Logical layer-3 interface on a multilayer network switch

A switch virtual interface (SVI) or routed VLAN interface (RVI) is a virtual network interface that represents a logical layer-3 interface on a multilayer network switch.

VLANs divide broadcast domains in a local area network (LAN) environment. Whenever hosts in one VLAN need to communicate with hosts in another VLAN, the traffic must be routed between them. This is known as inter-VLAN routing. On layer-3 switches it is accomplished by the creation of layer-3 interfaces (SVIs).

An SVI is a virtual routed interface that connects a VLAN on the device to the Layer 3 router engine on the same device. Only one VLAN interface can be associated with a VLAN, but you need to configure a VLAN interface for a VLAN only when you want to route between VLANs or to provide IP host connectivity to the device through a virtual routing and forwarding (VRF) instance that is not the management VRF. When you enable VLAN interface creation, a switch creates a VLAN interface for the default VLAN (VLAN 1) to permit remote switch administration.

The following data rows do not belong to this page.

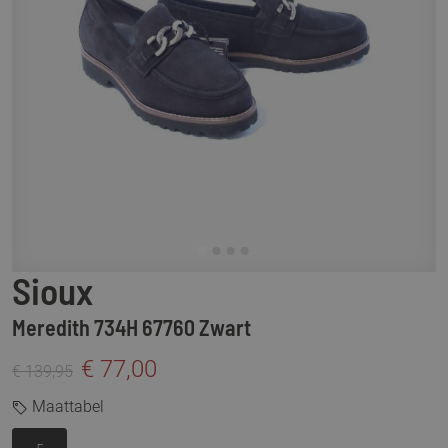
Sioux
Meredith 734H 67760 Zwart
€ 77,00
€ 139,95
Maattabel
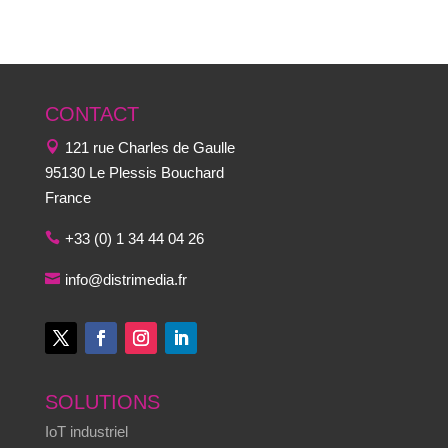
CONTACT
121 rue Charles de Gaulle
95130 Le Plessis Bouchard
France
+33 (0) 1 34 44 04 26
info@distrimedia.fr
SOLUTIONS
IoT industriel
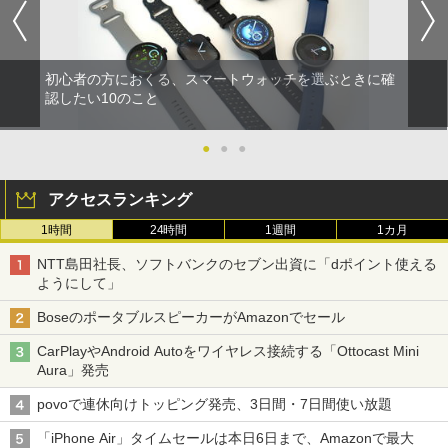
初心者の方におくる、スマートウォッチを選ぶときに確
認したい10のこと
●
●
●
アクセスランキング
1時間
24時間
1週間
1カ月
NTT島田社長、ソフトバンクのセブン出資に「dポイント使える
ようにして」
BoseのポータブルスピーカーがAmazonでセール
CarPlayやAndroid Autoをワイヤレス接続する「Ottocast Mini
Aura」発売
povoで連休向けトッピング発売、3日間・7日間使い放題
「iPhone Air」タイムセールは本日6日まで、Amazonで最大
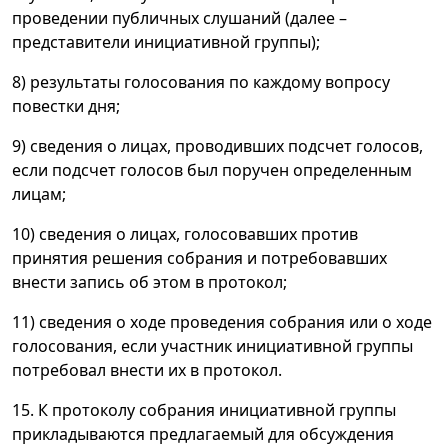
проведении публичных слушаний (далее –
представители инициативной группы);
8) результаты голосования по каждому вопросу
повестки дня;
9) сведения о лицах, проводивших подсчет голосов,
если подсчет голосов был поручен определенным
лицам;
10) сведения о лицах, голосовавших против
принятия решения собрания и потребовавших
внести запись об этом в протокол;
11) сведения о ходе проведения собрания или о ходе
голосования, если участник инициативной группы
потребовал внести их в протокол.
15. К протоколу собрания инициативной группы
прикладываются предлагаемый для обсуждения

SVIs are generally configured for a VLAN for the following reasons:
- To allow traffic to be routed between VLANs by providing a default gateway for the VLAN.
- To provide fallback bridging (if required for non-routable protocols).
- To provide Layer 3 IP connectivity to the switch.
- To support bridging configurations and routing protocol.
- To provide an access layer - 'Routed Access' Configuration (in lieu of Spanning Tree Protocol)

Advantages include:
- Much faster than router-on-a-stick, because everything is hardware-switched and -routed.
- No need for external links from the switch to a router for routing.
- Not limited to one link. Layer 2 EtherChannels can be used between the switches to get more bandwidth.
- Latency is much lower, because it does not need to leave the switch.